Data:
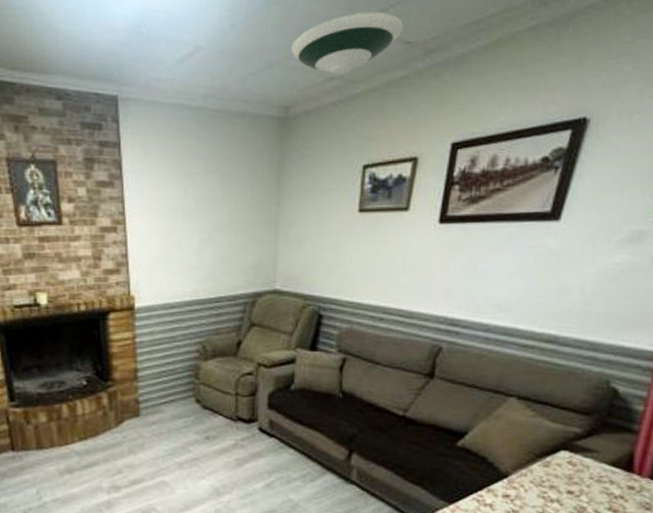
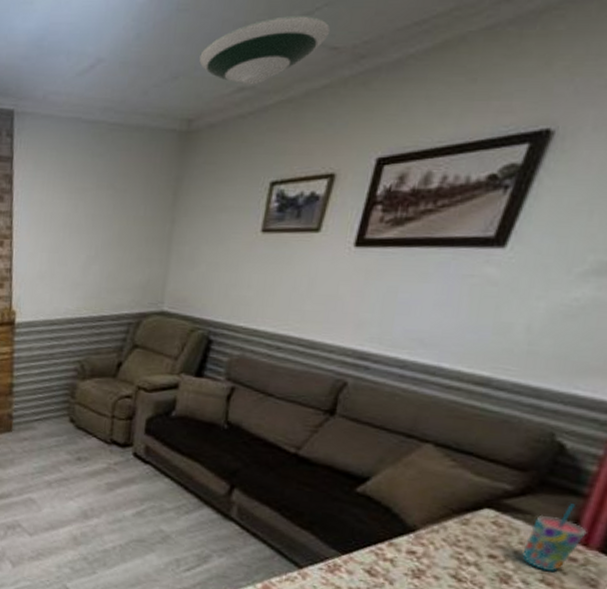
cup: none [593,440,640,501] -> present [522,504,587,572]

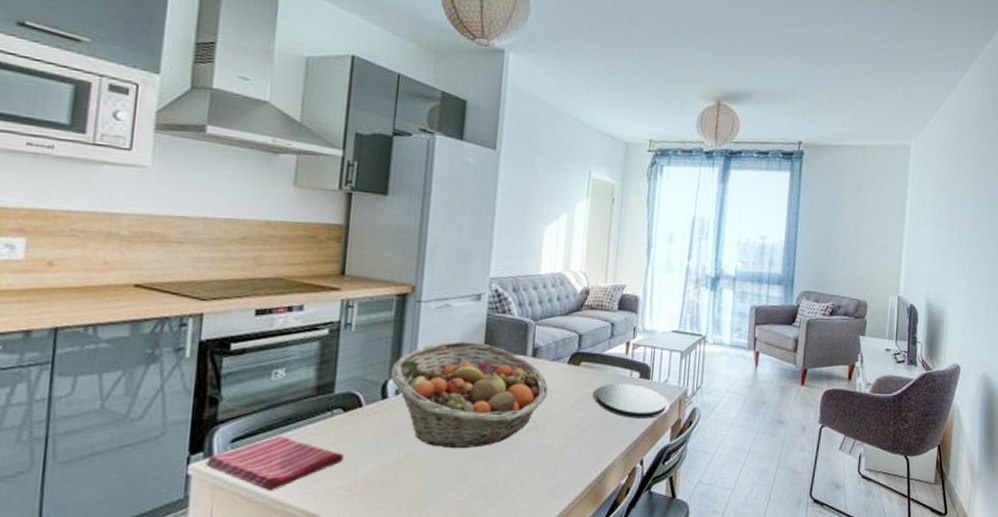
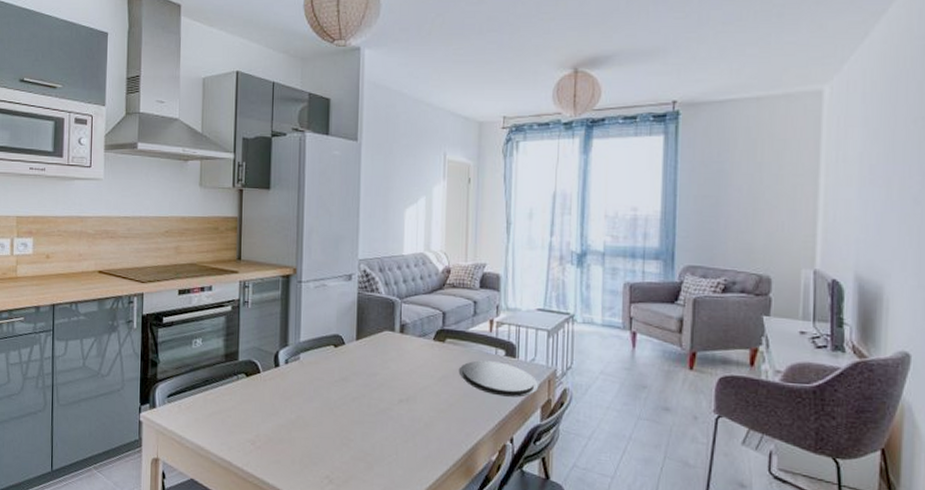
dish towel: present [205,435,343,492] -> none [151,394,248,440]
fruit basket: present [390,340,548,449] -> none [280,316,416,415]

Requirement: Print the material in full and exactly; the pictures must not be printed.

Solution for this task:
cup: none [593,440,640,501] -> present [522,504,587,572]

dish towel: present [205,435,343,492] -> none [151,394,248,440]
fruit basket: present [390,340,548,449] -> none [280,316,416,415]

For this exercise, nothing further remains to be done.